_Work required_
Update the course track description between "In the exercise" and "will be used.", inclusive, rewriting that part with "CVS" changed to "Subversion".

*** Document passage ***

The Grid Track covers several aspects of Grid computing and provides the ability to get hand-on experience with modern Grid tools. A major part will be dedicated to Grid software that has been produced within the the EU  DataGrid project (EDG). A special high light is the presence one of the people who created the Grid concept.  EDG has as its aim to develop a large-scale research testbed for Grid computing. The project is in its final phase and a testbed spanning some ten major sites all over Europe has been up and running continuously since the beginning of 2002. Three application domains are using this testbed to explore the potential that Grid computing has for their production environments: Particle physics, Earth observation and Biomedics.  The tutorials will present the EDG software architecture and discuss the interplay of basic grid software (Globus, Condor), higher level EDG middleware, and application software on the EDG testbed. Emphasis will be put on specific middleware issues in job submission and data management as well as on EDG's security architecture. In several exercises students will learn how to use Grid tools for their distributed data or computing intensive applications.

·         Software Technologies

This track presents modern techniques for software design and modern tools and technologies for understanding and improving existing software. The emphasis will be placed on the large software projects and large executables that are common in HEP. The track will consist of lectures, exercises and discussions. The first discussion session will occur after several hours of exercises have been completed. The last discussion session will be held at the end of the track.
The first 2 lectures cover a series of tools and techniques which will be exemplified during the initial series of exercises. This will be followed later in the week by 3 lectures on software engineering, design, methodology and testing. The second series of three lectures will
address issues when working with large software systems, including methods for analyzing their structure and improving it. The final 3 lectures will focus on a number of technologies that are relevant and commonly used for building interactive and distributed applications.

In the exercise sessions, the students will have a chance to use the tools that are described in the lectures. They will work with CVS and configuration management tools. They will be asked to use the test and debugging tools on some simple examples. By showing how these tools can locate known problems, students will learn how to use them on new problems. Students will then be given a functional program and a brief description of what it does. The goal is to extend the program to handle a larger problem domain. It is expected that the example programs and exercises will be primarily in C++. In the final exercise sessions, the students will practice the new technologies introduced with examples. For these exercises the Python language will be used.

*** End of Document passage ***
*** Information ***

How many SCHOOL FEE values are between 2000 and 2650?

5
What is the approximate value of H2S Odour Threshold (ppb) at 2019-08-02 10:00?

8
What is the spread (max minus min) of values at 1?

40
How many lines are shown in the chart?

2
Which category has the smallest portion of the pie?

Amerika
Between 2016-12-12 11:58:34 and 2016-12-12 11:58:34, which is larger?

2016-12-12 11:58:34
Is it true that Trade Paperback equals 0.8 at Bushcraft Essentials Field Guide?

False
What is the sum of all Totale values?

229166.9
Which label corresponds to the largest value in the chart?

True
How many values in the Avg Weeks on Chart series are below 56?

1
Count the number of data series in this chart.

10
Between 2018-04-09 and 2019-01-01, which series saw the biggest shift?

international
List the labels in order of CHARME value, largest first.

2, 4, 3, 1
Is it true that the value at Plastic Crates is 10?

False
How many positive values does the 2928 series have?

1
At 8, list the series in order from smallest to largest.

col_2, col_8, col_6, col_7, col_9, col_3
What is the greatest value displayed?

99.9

*** End of Information ***

_Solution_
In the exercise sessions, the students will have a chance to use the tools that are described in the lectures. They will work with Subversion and configuration management tools. They will be asked to use the test and debugging tools on some simple examples. By showing how these tools can locate known problems, students will learn how to use them on new problems. Students will then be given a functional program and a brief description of what it does. The goal is to extend the program to handle a larger problem domain. It is expected that the example programs and exercises will be primarily in C++. In the final exercise sessions, the students will practice the new technologies introduced with examples. For these exercises the Python language will be used.